**Исходный текст**.
В.Ф. Эрн считает, что именно русская философия призвана преодолеть этот разрыв, способом же преодоления разрыва является обращение к логизму. Он отмечает: «Логизму как философской системе, как подлинно синтетической точке зрения, мне кажется, предстоит в будущем огромная роль.... Истинный мир между культурой и Церковью, нарушеный новой историей и процветавший в Средние века и в Византии, может быть восстановлен лишь логистической разработкой метафизических основ культурного делания человечества» [6, с. 290].
Примеры можно множить, но из них следует одно: большинство русских философов с конца XIX до середины ХХ веков определяют состояние человеческой культуры как кризисное. Основным критерием наличия кризиса является осознание людьми отсутствие понимания смысла собственного существования и существования человеческой культуры. Причиной наличия кризиса культуры является отказ от религиозного мироощущения в пользу рационального осмысления жизни. Поскольку рациональное мышление принципиально не может охватить все богатство явлений мира в силу своей ограниченности, мировоззрение, построенное на представлениях, фундаментом которых оно является, обнаруживает противоречивость своих собственных посылок. Культура, являющаяся материальным и духовным выражением подобного мировоззрения, в определенный момент переживает кризис.
Выход из кризиса большинство философов связывает с духовным преображением человека, ибо кризис культуры есть лишь отражение противоречий, пронизывающих мир отдельного человека, личности.
Таким образом, исследование кризиса культуры ставит перед нами проблему личности и исследования ее глубин. Решению этих проблем посвящена работа Льва Карсавина, которая так и называется - «О личности».
Постигая понятие личности, обратимся к учению Л. Карсавина, который углубляется в её суть настолько, что видит в каждой индивидуальной личности лишь различные проявления одной единственной личности Бога. Такой взгляд проясняет вопрос о единстве и единственности личности. Существует единственная личность - личность Бога, а каждое человеческое существо лишь постольку личность, поскольку оно является её проявлением. Л. Карсавин утверждает: «.так как Богочеловек есть совершенный человек, невозможно допустить, чтобы в нём не было чего-нибудь присущего человеку, а в человеке было что-нибудь сверхприсущего Ему. Следовательно, строго говоря, нет и не может быть человеческой или тварной ипостаси или Личности: если мы говорим о человеческой личности, так только в смысле обладаемой и причаствуемой человеком Божьей Ипостаси или Личности. И как же иначе, раз истинная личность - Божья ипостась, а две личности не могут сразу быть истинными?» [2, с. 26]. Двигаясь от множественности в проявлениях личности, через множественность индивидуальных личностей, Л. Карсавин восходит к их единству в форме единственности Личности Бога, являющейся нам в бесконечности своих проявлений.

**Исходные данные**.
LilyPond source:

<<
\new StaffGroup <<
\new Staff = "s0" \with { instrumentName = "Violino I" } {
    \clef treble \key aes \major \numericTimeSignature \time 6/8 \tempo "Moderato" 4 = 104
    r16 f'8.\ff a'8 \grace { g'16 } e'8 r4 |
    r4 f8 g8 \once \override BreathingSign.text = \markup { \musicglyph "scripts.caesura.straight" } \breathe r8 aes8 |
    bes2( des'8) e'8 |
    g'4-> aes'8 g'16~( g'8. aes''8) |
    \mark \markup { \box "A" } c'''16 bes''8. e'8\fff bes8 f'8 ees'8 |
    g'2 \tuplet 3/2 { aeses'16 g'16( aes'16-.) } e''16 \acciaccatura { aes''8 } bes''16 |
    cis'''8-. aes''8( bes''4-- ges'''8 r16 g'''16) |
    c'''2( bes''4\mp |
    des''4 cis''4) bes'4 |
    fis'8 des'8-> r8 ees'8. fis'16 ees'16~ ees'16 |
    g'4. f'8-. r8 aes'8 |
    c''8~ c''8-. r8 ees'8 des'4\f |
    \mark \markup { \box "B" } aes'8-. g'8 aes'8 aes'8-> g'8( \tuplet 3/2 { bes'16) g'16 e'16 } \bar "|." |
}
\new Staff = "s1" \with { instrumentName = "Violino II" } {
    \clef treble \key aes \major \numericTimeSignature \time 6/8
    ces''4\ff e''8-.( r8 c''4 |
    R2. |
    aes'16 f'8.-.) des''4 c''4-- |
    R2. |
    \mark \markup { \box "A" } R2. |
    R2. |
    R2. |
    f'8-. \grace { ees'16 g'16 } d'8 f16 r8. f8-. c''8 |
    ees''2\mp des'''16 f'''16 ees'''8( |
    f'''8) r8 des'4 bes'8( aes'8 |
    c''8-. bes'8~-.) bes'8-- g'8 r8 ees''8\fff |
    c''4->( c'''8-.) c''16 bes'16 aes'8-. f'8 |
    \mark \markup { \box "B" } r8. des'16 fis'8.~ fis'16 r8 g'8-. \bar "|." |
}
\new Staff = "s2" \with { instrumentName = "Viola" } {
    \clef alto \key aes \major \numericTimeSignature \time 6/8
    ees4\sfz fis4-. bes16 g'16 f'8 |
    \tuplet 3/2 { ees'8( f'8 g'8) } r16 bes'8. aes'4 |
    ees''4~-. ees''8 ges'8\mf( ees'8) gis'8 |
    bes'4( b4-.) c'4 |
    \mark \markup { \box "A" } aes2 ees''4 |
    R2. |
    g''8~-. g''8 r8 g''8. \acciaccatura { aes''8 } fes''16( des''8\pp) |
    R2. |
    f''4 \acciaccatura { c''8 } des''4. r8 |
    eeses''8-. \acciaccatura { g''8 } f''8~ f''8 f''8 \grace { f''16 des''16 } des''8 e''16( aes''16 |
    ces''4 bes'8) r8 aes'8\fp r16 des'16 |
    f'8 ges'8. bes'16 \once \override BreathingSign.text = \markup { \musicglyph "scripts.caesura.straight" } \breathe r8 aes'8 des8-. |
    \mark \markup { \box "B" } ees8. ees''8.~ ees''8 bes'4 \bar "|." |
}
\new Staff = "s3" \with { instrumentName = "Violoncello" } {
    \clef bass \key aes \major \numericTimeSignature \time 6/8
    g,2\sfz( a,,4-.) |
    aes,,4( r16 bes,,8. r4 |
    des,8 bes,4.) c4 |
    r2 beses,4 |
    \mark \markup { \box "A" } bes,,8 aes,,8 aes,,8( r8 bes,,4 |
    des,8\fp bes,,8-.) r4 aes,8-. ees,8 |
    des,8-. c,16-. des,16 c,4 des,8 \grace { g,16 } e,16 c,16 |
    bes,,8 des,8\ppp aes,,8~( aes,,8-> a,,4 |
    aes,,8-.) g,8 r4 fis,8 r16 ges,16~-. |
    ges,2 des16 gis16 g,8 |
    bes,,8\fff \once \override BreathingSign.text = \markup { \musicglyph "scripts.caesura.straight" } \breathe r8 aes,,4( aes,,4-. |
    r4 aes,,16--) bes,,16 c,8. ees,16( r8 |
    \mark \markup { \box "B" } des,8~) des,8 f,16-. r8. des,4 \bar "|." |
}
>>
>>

**Задания**.
[1] Перескажите в виде краткого списка абзац текста о кризисе культуры, начинающийся словами «Примеры можно множить», сохранив его основные положения.
[2] Выведите без изменений фрагмент текста о кризисе культуры, начиная со слов «Выход из кризиса» и до слов «отдельного человека, личности.» включительно.
[3] Что, согласно тексту о кризисе культуры, является причиной кризиса культуры?

**Ответы к заданиям**.
[1]
- Большинство русских философов с конца XIX до середины XX века считают состояние человеческой культуры кризисным.
- Критерий кризиса: люди осознают, что не понимают смысла собственного существования и существования культуры.
- Причина кризиса: отказ от религиозного мироощущения в пользу рационального осмысления жизни.
- Рациональное мышление ограничено и не может охватить всё богатство явлений мира, поэтому основанное на нём мировоззрение обнаруживает противоречивость своих посылок.
- Культура, выражающая такое мировоззрение, в определённый момент переживает кризис.

[2]
Выход из кризиса большинство философов связывает с духовным преображением человека, ибо кризис культуры есть лишь отражение противоречий, пронизывающих мир отдельного человека, личности.

[3] Отказ от религиозного мироощущения в пользу рационального осмысления жизни.